Here's how the sample names breakdown:

| Sample | Develomental Stage (days post-fertilization) | pH Treatment |
|--------|-------------------------|--------------|
| MG1    | 13                      | 8.2          |
| MG2    | 17                      | 8.2          |
| MG3    | 6                       | 7.1          |
| MG5    | 10                      | 8.2          |
| MG6    | 13                      | 7.1          |
| MG7    | 17                      | 7.1          |

---

# RESULTS

Output folder:

- [20190408_metagenomics_pgen_quast_comparison/](http://gannet.fish.washington.edu/Atumefaciens/20190408_metagenomics_pgen_quast_comparison/)

Quast report (HTML):

- [20190408_metagenomics_pgen_quast_comparison/quast_results/results_2019_04_08_09_47_17/report.html](http://gannet.fish.washington.edu/Atumefaciens/20190408_metagenomics_pgen_quast_comparison/quast_results/results_2019_04_08_09_47_17/report.html)

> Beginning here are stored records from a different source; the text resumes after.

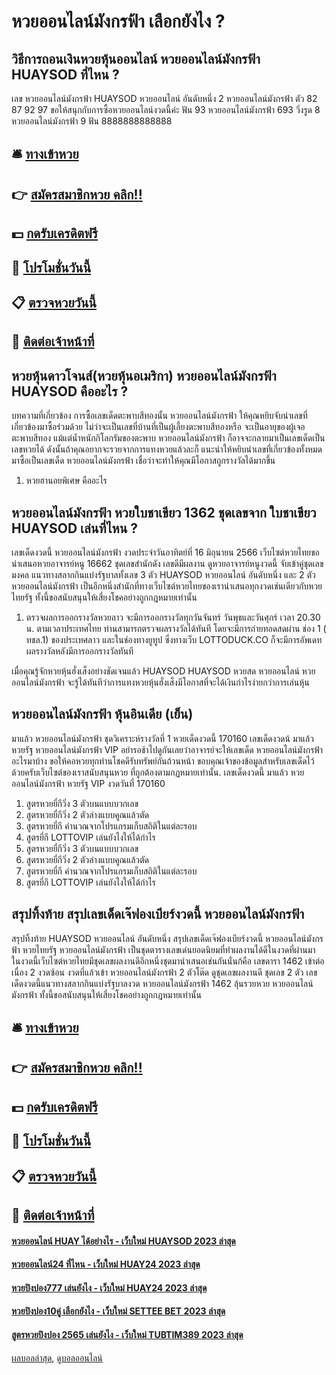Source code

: # หวยออนไลน์มังกรฟ้า เลือกยังไง ?
## วิธีการถอนเงินหวยหุ้นออนไลน์ หวยออนไลน์มังกรฟ้า HUAYSOD ที่ไหน ?
เลข หวยออนไลน์มังกรฟ้า HUAYSOD หวยออนไลน์ อันดับหนึ่ง 2 หวยออนไลน์มังกรฟ้า ตัว 82 87 92 97
ขอให้สนุกกับการซื้อหวยออนไลน์งวดนี้ค่ะ
ฟัน 93 หวยออนไลน์มังกรฟ้า 693
วิ่งรูด 8 หวยออนไลน์มังกรฟ้า 9
ฟัน 8888888888888

## 🛎 [ทางเข้าหวย](https://bit.ly/3BG5bNw)
## 👉 [สมัครสมาชิกหวย คลิก!!](https://bit.ly/3BG5bNw)
## 💵 [กดรับเครดิตฟรี](https://bit.ly/3C3mvgS)
## 👑 [โปรโมชั่นวันนี้](https://bit.ly/3C3mvgS)
## 📋 [ตรวจหวยวันนี้](https://bit.ly/3C3mvgS)
## 📱 [ติดต่อเจ้าหน้าที่](https://bit.ly/3C3mvgS)

## หวยหุ้นดาวโจนส์(หวยหุ้นอเมริกา) หวยออนไลน์มังกรฟ้า HUAYSOD คืออะไร ?
บทความที่เกี่ยวข้อง
การซื้อเลขเด็ดตะพาบสีทองนั้น หวยออนไลน์มังกรฟ้า ให้คุณหยิบจับนำเลขที่เกี่ยวข้องมาซื้อร่วมด้วย ไม่ว่าจะเป็นเลขที่บ้านที่เป็นผู้เลี้ยงตะพาบสีทองหรือ จะเป็นอายุของผู้เจอตะพาบสีทอง แม้แต่น้ำหนักกิโลกรัมของตะพาบ หวยออนไลน์มังกรฟ้า ก็อาจจะกลายมาเป็นเลขเด็ดเป็นเลขหวยได้ ดังนั้นถ้าคุณอยากจะรวยจากการแทงหวยแล้วละก็ แนะนำให้หยิบนำเลขที่เกี่ยวข้องทั้งหมดมาซื้อเป็นเลขเด็ด หวยออนไลน์มังกรฟ้า เชื่อว่าจะทำให้คุณมีโอกาสถูกรางวัลได้มากขึ้น
1. หวยฮานอยพิเศษ คืออะไร

## หวยออนไลน์มังกรฟ้า หวยใบชาเขียว 1362 ชุดเลขจาก ใบชาเขียว HUAYSOD เล่นที่ไหน ?
เลขเด็ดงวดนี้ หวยออนไลน์มังกรฟ้า งวดประจำวันอาทิตย์ที่ 16 มิถุนายน 2566 เว็บไซต์หวยไทยขอนำเสนอหวยอาจารย์หนู 16662 ชุดเลขสำนักดัง เลขดีมีผลงาน ดูหวยอาจารย์หนูงวดนี้ จับเข้าคู่ชุดเลขมงคล แนวทางสลากกินแบ่งรัฐบาลทั้งเลข 3 ตัว HUAYSOD หวยออนไลน์ อันดับหนึ่ง และ 2 ตัว หวยออนไลน์มังกรฟ้า เป็นอีกหนึ่งสำนักที่ทางเว็บไซต์หวยไทยของเรานำเสนอทุกงวดเช่นเดียวกับหวยไทยรัฐ ทั้งนี้ขอสนับสนุนให้เสี่ยงโชคอย่างถูกกฎหมายเท่านั้น
1. ตรวจผลการออกรางวัลหวยลาว จะมีการออกรางวัลทุกวันจันทร์ วันพุธและวันศุกร์ เวลา 20.30 น. ตามเวลาประเทศไทย ท่านสามารถตรวจผลรางวัลได้ทันที โดยจะมีการถ่ายทอดสดผ่าน ช่อง 1 ( ทชล.1) ของประเทศลาว และในช่องทางยูทูป ซึ่งทางเว็บ LOTTODUCK.CO ก็จะมีการอัพเดทผลรางวัลหลังมีการออกรางวัลทันที

เมื่อคุณรู้จักหวยหุ้นฮั่งเส็งอย่างชัดเจนแล้ว HUAYSOD HUAYSOD หวยสด หวยออนไลน์ หวยออนไลน์มังกรฟ้า จะรู้ได้ทันทีว่าการแทงหวยหุ้นฮั่งเส็งมีโอกาสที่จะได้เงินกำไรง่ายกว่าการเล่นหุ้น

## หวยออนไลน์มังกรฟ้า หุ้นอินเดีย (เย็น)
มาแล้ว หวยออนไลน์มังกรฟ้า ชุดวิเคราะห์รางวัลที่ 1 หวยเด็ดงวดนี้ 170160 เลขเด็ดงวดน้ มาแล้ว หวยรัฐ หวยออนไลน์มังกรฟ้า VIP อย่ารอช้าไปดูกันเลยว่าอาจารย์จะให้เลขเด็ด หวยออนไลน์มังกรฟ้า อะไรมาบ้าง ขอให้คอหวยทุกท่านโชคดีรับทรัพย์กันถ้วนหน้า
ขอบคุณเจ้าของข้อมูลสำหรับเลขเด็ดไว้ ด้วยครับเว็บไซต์ของเราสนับสนุนหวย ที่ถูกต้องตามกฏหมายเท่านั้น.
เลขเด็ดงวดนี้ มาแล้ว หวยออนไลน์มังกรฟ้า หวยรัฐ VIP งวดวันที่ 170160
1. สูตรหวยยี่กีวิ่ง 3 ตัวบนแบบบวกเลข
2. สูตรหวยยี่กีวิ่ง 2 ตัวล่างแบบคูณแล้วตัด
3. สูตรหวยยี่กี คำนวณจากโปรแกรมเก็บสถิติในแต่ละรอบ
4. สูตรยี่กี LOTTOVIP เล่นยังไงให้ได้กำไร
5. สูตรหวยยี่กีวิ่ง 3 ตัวบนแบบบวกเลข
6. สูตรหวยยี่กีวิ่ง 2 ตัวล่างแบบคูณแล้วตัด
7. สูตรหวยยี่กี คำนวณจากโปรแกรมเก็บสถิติในแต่ละรอบ
8. สูตรยี่กี LOTTOVIP เล่นยังไงให้ได้กำไร

## สรุปทิ้งท้าย สรุปเลขเด็ดเจ๊ฟองเบียร์งวดนี้ หวยออนไลน์มังกรฟ้า
สรุปทิ้งท้าย HUAYSOD หวยออนไลน์ อันดับหนึ่ง สรุปเลขเด็ดเจ๊ฟองเบียร์งวดนี้ หวยออนไลน์มังกรฟ้า หวยไทยรัฐ หวยออนไลน์มังกรฟ้า เป็นชุดตารางเลขเด่นยอดนิยมที่ทำผลงานได้ดีในงวดที่ผ่านมา ในงวดนี้เว็บไซต์หวยไทยมีชุดเลขผลงานดีอีกหนึ่งชุดมานำเสนอเช่นกันนั่นก้คือ เลขดารา 1462 เข้าต่อเนื่อง 2 งวดซ้อน งวดที่แล้วเข้า หวยออนไลน์มังกรฟ้า 2 ตัวโต๊ด ดูชุดเลขผลงานดี ชุดเลข 2 ตัว เลขเด็ดงวดนี้แนวทางสลากกินแบ่งรัฐบาลงวด หวยออนไลน์มังกรฟ้า 1462 ลุ้นรวยหวย หวยออนไลน์มังกรฟ้า ทั้งนี้ขอสนับสนุนให้เสี่ยงโชคอย่างถูกกฎหมายเท่านั้น

## 🛎 [ทางเข้าหวย](https://bit.ly/3BG5bNw)
## 👉 [สมัครสมาชิกหวย คลิก!!](https://bit.ly/3BG5bNw)
## 💵 [กดรับเครดิตฟรี](https://bit.ly/3C3mvgS)
## 👑 [โปรโมชั่นวันนี้](https://bit.ly/3C3mvgS)
## 📋 [ตรวจหวยวันนี้](https://bit.ly/3C3mvgS)
## 📱 [ติดต่อเจ้าหน้าที่](https://bit.ly/3C3mvgS)

#### [หวยออนไลน์ HUAY ได้อย่างไร - เว็บใหม่ HUAYSOD 2023 ล่าสุด](https://atom.io/themes/หวยออนไลน์%20huay%20ได้อย่างไร%20-%20เว็บใหม่%20huaysod%202023%20ล่าสุด)
#### [หวยออนไลน์24 ที่ไหน - เว็บใหม่ HUAY24 2023 ล่าสุด](https://atom.io/themes/หวยออนไลน์24%20ที่ไหน%20-%20เว็บใหม่%20huay24%202023%20ล่าสุด)
#### [หวยปิงปอง777 เล่นยังไง - เว็บใหม่ HUAY24 2023 ล่าสุด](https://atom.io/themes/หวยปิงปอง777%20เล่นยังไง%20-%20เว็บใหม่%20huay24%202023%20ล่าสุด)
#### [หวยปิงปอง10คู่ เลือกยังไง - เว็บใหม่ SETTEE BET 2023 ล่าสุด](https://atom.io/themes/หวยปิงปอง10คู่%20เลือกยังไง%20-%20เว็บใหม่%20settee%20bet%202023%20ล่าสุด)
#### [สูตรหวยปิงปอง 2565 เล่นยังไง - เว็บใหม่ TUBTIM389 2023 ล่าสุด](https://atom.io/themes/สูตรหวยปิงปอง%202565%20เล่นยังไง%20-%20เว็บใหม่%20tubtim389%202023%20ล่าสุด)

[ผลบอลล่าสุด](https://siamsport.tv "ผลบอลล่าสุด"), [ดูบอลออนไลน์](https://siamsport.tv/ดูบอลสด "ดูบอลออนไลน์")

![Screen cap of assembly comparison report](https://github.com/RobertsLab/sams-notebook/blob/master/images/screencaps/20190408_metagenomics_pgen_quast-01.png?raw=true)

Well, these results are very strange. The thing that immediately jumps out to me is how "small" Emma's assembly is. My assembly has nearly _5x_ the number of bases as hers does (2.2Gbp vs 412Mbp). This is an enormous disparity between the two assemblies. I'll talk to Emma and try to get explicit details on how she constructed her assembly.